§ Exercise task:
Pull out each line of the rows below that contains the string "observing". Case counts.

Saved data entries:
══════

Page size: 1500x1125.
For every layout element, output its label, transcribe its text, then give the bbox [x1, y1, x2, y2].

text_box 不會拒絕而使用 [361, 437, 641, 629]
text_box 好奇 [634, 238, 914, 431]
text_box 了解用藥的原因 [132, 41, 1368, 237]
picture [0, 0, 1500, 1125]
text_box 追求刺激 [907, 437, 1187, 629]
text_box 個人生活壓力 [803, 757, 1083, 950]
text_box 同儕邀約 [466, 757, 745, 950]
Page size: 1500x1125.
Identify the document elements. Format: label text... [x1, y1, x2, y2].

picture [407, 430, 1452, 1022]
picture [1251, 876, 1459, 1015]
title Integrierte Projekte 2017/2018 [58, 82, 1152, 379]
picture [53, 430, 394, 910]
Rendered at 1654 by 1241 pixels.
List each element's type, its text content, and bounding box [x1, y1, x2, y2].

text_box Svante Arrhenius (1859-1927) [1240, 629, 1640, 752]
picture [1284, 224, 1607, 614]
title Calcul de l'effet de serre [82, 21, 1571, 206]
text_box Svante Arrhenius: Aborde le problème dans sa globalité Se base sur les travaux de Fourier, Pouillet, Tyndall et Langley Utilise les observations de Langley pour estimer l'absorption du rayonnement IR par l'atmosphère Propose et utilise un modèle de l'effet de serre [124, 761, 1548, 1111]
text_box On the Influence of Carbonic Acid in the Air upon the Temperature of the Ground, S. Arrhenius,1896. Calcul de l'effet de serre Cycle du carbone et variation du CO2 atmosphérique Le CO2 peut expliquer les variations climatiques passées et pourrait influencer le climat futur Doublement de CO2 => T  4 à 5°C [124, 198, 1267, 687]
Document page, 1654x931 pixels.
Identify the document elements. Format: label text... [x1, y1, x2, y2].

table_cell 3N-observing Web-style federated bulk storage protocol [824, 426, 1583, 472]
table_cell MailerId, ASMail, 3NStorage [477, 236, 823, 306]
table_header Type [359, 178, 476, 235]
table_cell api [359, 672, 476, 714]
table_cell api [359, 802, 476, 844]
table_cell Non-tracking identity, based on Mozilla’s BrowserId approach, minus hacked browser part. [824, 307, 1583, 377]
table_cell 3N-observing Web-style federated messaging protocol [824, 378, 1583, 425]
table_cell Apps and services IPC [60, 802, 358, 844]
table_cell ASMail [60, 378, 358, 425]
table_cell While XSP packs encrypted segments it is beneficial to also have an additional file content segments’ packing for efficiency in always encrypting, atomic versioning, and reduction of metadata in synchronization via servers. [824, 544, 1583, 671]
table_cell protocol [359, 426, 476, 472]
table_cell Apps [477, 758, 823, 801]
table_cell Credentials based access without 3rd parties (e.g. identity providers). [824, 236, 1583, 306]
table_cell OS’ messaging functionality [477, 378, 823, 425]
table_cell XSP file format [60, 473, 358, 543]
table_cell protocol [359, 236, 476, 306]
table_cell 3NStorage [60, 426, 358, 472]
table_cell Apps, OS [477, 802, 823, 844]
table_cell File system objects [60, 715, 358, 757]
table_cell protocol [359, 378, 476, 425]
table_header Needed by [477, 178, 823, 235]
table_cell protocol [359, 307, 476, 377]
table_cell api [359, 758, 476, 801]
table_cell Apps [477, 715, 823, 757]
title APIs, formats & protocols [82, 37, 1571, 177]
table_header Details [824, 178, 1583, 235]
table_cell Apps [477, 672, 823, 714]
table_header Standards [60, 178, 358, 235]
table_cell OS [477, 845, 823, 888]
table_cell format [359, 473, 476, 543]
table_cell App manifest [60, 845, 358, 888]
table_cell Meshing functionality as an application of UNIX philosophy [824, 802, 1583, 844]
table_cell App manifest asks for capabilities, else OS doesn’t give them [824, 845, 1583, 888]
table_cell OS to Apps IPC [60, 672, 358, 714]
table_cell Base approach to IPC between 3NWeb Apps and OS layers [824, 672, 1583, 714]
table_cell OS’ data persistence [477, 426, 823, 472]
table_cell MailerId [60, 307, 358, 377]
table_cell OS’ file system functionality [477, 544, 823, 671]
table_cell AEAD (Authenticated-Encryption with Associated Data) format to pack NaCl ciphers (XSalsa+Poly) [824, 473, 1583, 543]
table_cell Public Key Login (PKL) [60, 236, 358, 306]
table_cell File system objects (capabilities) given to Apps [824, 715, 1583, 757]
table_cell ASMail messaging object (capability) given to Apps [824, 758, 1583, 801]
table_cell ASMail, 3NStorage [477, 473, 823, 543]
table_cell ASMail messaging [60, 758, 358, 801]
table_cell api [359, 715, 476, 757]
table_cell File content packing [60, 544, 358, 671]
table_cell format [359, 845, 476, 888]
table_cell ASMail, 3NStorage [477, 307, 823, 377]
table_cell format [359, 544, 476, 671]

══════

§ The response:
table_cell 3N-observing Web-style federated bulk storage protocol [824, 426, 1583, 472]
table_cell 3N-observing Web-style federated messaging protocol [824, 378, 1583, 425]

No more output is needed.